When considered together, these results reveal that FOWE-related impacts are not isolated within individual ecological components but ripple through the broader socio-ecological system. The potential loss of access to fishing grounds, declines in stock abundance, and alterations to the seascape have consequences that extend into community well-being, social cohesion, and governance legitimacy. The thesis shows that a “just transition” in the Mediterranean must be both environmentally sound and socially equitable, ensuring that the shift to renewable energy does not exacerbate existing inequalities or marginalize those most dependent on marine resources. 

This synthesis leads to a central conclusion: current maritime spatial planning approaches in the Mediterranean are insufficient to manage the complexity and interconnectedness of these challenges. Instead of sector-by-sector zoning, planning must evolve into adaptive, ecosystem-based frameworks that explicitly account for cumulative impacts, recognize socio-ecological inter dependencies, and apply the precautionary principle. Strategic siting should prioritize already degraded or industrialized areas, avoiding high biodiversity sites and their buffer zones. Early stage projects should serve as learning opportunities, with robust monitoring frameworks capable of triggering adaptive management as new evidence emerges. 
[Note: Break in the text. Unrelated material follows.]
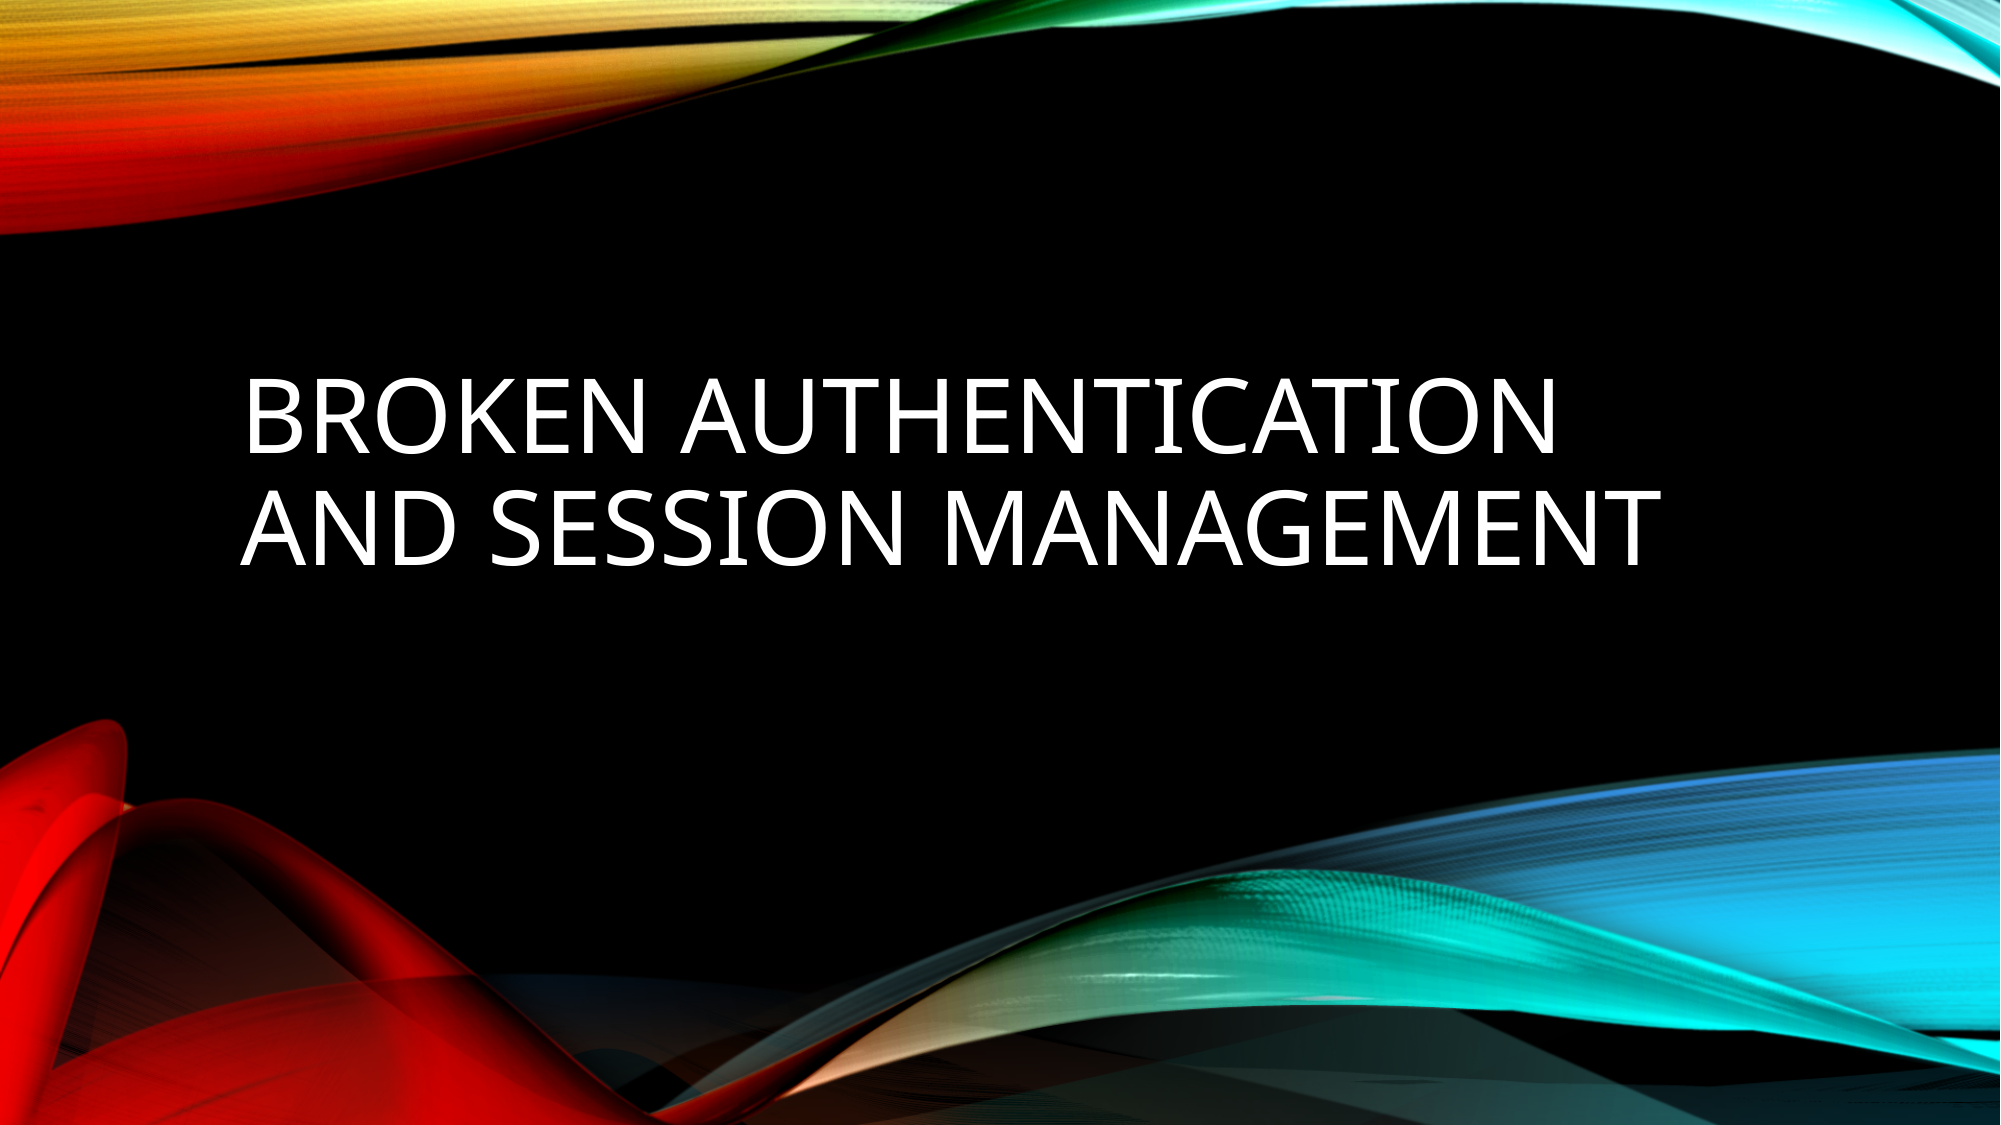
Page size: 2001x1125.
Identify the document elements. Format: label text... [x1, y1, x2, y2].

picture [0, 717, 2000, 1125]
title Broken authentication and session management [225, 295, 1775, 596]
picture [0, 0, 2000, 237]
The thesis acknowledges the constraints of working with an emerging technology. The scarcity of empirical data from operational FOWE farms in the Mediterranean necessitated reliance on predictive modeling and trait-based assessments, which, while robust, carry inherent uncertainties. The localized focus on the Cap de Creus and Gulf of Roses means that certain findings may not directly extrapolate across the basin without additional region-specific studies. The absence of decommissioning data represents another major gap in understanding the full life-cycle impacts of FOWE. 

From these limitations arise clear priorities for future research: long-term ecological and socio-economic monitoring of operational projects; Mediterranean-specific evaluations of mitigation measures; advanced planning tools capable of simulating trade-offs between biodiversity, energy production, and social outcomes; investigations into the interactions between FOWE impacts and other pervasive stressors such as marine heatwaves, acidification, and chronic noise; and full life-cycle assessments that include decommissioning. 

In its concluding message, the thesis positions the Mediterranean as both a testing ground and a cautionary tale. The basin’s unique ecological richness, deep cultural ties to the sea, and complex governance landscape mean that solutions cannot simply be transferred from other regions. Instead, they must be tailored to local realities, informed by high-resolution data, and guided by principles that integrate climate action with biodiversity conservation and social justice. This work provides not only the scientific basis for such integration but also a framework for decision-making that can help steer the Mediterranean toward a blue economy that is genuinely sustainable—one that safeguards the integrity of its ecosystems while meeting the urgent demands of the energy transition.